__AIM OF THE EXERCISE__: Copy out word for word the lines of the listing below, starting with its first line and going on through the line that contains "common name: Bordered patch".

__RECORDS__:
++++++++++
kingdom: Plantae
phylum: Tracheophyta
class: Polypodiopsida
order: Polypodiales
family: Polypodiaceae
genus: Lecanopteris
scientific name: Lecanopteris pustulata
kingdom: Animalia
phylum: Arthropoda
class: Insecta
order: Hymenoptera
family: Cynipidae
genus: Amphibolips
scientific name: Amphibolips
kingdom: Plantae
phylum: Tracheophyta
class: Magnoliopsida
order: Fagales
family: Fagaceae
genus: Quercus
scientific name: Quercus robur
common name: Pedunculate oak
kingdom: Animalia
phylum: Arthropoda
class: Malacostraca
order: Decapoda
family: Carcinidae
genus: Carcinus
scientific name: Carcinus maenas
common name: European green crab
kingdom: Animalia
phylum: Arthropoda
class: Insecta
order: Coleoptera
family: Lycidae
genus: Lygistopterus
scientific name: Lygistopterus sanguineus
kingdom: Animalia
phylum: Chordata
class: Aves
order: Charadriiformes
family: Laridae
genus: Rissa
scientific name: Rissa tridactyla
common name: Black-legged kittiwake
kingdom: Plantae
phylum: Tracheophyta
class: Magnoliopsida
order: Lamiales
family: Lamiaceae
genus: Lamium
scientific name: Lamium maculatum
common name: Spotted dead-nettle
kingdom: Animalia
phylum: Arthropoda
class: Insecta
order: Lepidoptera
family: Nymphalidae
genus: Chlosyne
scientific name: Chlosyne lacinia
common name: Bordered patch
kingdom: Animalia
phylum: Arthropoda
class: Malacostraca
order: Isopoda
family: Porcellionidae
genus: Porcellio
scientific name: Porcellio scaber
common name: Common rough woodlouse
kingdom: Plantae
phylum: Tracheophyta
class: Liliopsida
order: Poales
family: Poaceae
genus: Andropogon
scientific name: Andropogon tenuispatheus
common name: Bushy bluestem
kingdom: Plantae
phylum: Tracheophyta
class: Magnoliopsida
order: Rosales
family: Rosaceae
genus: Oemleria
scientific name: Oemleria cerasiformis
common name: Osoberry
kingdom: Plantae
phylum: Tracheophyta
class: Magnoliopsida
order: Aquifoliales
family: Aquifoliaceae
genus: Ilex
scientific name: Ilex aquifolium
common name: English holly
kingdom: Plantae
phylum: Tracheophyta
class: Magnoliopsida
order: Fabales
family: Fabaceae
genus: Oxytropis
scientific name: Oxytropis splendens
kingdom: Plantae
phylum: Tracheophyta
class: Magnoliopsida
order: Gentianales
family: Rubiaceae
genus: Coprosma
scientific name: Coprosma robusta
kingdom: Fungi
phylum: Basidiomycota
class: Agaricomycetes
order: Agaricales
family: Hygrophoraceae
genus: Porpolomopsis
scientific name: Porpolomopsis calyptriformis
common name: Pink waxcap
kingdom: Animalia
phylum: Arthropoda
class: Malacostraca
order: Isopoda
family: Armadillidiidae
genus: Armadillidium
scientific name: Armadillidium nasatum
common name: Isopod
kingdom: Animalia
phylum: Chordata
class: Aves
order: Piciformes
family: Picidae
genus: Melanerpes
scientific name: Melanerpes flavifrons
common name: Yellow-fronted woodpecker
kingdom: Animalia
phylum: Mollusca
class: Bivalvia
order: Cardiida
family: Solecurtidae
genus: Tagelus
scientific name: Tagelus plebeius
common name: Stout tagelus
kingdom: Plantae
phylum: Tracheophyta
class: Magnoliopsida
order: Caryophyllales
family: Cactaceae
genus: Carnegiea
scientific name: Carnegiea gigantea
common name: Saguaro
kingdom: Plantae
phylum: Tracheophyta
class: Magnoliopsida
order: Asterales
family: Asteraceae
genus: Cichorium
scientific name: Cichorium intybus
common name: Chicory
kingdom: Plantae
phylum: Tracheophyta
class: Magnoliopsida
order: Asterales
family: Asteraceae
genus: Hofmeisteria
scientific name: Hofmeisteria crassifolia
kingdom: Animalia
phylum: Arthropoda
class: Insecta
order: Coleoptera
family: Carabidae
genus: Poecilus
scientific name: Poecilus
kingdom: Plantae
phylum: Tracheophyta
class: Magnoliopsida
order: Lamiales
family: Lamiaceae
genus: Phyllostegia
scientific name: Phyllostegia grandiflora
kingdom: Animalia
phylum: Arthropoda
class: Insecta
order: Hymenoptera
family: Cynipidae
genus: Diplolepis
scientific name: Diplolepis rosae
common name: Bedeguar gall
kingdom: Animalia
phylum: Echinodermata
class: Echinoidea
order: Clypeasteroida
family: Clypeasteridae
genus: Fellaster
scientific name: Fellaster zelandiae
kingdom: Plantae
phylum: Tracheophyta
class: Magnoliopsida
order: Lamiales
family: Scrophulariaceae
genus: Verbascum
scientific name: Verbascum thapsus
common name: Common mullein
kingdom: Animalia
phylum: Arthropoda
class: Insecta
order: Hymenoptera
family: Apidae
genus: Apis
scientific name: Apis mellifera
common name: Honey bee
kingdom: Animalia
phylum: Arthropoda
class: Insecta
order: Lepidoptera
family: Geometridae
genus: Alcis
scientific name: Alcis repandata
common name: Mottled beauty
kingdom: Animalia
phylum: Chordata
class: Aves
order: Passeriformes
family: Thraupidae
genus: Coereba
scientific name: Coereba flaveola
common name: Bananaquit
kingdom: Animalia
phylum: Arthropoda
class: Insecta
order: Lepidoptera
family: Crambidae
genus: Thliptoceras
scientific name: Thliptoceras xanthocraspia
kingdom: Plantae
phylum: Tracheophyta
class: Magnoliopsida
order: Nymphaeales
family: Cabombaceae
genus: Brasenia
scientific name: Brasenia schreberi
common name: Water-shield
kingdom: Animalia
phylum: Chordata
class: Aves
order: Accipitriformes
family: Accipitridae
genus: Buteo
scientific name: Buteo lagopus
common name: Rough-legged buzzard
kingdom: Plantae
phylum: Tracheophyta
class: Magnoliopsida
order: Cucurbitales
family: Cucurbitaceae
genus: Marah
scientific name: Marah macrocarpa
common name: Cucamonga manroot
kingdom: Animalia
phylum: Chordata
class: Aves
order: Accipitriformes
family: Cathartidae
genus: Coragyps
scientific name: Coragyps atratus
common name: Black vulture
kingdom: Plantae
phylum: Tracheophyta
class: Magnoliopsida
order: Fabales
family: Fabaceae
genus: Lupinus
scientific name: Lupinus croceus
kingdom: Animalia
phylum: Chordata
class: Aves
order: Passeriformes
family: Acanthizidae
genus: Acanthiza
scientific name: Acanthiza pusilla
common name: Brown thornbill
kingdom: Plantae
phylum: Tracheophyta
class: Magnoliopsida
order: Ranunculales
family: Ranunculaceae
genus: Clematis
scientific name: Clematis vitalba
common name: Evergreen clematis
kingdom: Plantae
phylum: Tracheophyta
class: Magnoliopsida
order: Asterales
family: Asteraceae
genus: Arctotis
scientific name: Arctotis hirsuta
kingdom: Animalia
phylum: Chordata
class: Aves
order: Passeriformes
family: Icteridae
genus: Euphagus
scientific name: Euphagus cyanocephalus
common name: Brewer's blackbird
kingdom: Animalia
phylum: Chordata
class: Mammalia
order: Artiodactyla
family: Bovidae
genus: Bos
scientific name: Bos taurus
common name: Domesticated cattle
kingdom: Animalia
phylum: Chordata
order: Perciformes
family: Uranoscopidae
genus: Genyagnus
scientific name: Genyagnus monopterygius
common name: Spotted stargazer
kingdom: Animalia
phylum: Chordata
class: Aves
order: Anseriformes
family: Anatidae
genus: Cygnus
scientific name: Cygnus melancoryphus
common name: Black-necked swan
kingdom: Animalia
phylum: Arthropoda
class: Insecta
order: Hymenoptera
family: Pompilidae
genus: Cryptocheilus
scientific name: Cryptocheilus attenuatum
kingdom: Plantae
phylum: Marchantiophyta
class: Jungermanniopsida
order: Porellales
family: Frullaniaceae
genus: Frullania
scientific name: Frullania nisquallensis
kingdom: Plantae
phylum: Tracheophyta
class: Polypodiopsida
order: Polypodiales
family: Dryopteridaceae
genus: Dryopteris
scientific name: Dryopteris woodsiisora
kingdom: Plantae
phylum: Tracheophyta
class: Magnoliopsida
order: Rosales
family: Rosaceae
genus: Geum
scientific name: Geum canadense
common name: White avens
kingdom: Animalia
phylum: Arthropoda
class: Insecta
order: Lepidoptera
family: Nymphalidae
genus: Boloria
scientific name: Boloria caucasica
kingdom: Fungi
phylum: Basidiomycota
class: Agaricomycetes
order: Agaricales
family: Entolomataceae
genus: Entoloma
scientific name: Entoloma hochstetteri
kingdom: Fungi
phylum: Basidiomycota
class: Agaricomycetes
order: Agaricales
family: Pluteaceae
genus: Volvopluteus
++++++++++
__FULL OUTPUT__:
kingdom: Plantae
phylum: Tracheophyta
class: Polypodiopsida
order: Polypodiales
family: Polypodiaceae
genus: Lecanopteris
scientific name: Lecanopteris pustulata
kingdom: Animalia
phylum: Arthropoda
class: Insecta
order: Hymenoptera
family: Cynipidae
genus: Amphibolips
scientific name: Amphibolips
kingdom: Plantae
phylum: Tracheophyta
class: Magnoliopsida
order: Fagales
family: Fagaceae
genus: Quercus
scientific name: Quercus robur
common name: Pedunculate oak
kingdom: Animalia
phylum: Arthropoda
class: Malacostraca
order: Decapoda
family: Carcinidae
genus: Carcinus
scientific name: Carcinus maenas
common name: European green crab
kingdom: Animalia
phylum: Arthropoda
class: Insecta
order: Coleoptera
family: Lycidae
genus: Lygistopterus
scientific name: Lygistopterus sanguineus
kingdom: Animalia
phylum: Chordata
class: Aves
order: Charadriiformes
family: Laridae
genus: Rissa
scientific name: Rissa tridactyla
common name: Black-legged kittiwake
kingdom: Plantae
phylum: Tracheophyta
class: Magnoliopsida
order: Lamiales
family: Lamiaceae
genus: Lamium
scientific name: Lamium maculatum
common name: Spotted dead-nettle
kingdom: Animalia
phylum: Arthropoda
class: Insecta
order: Lepidoptera
family: Nymphalidae
genus: Chlosyne
scientific name: Chlosyne lacinia
common name: Bordered patch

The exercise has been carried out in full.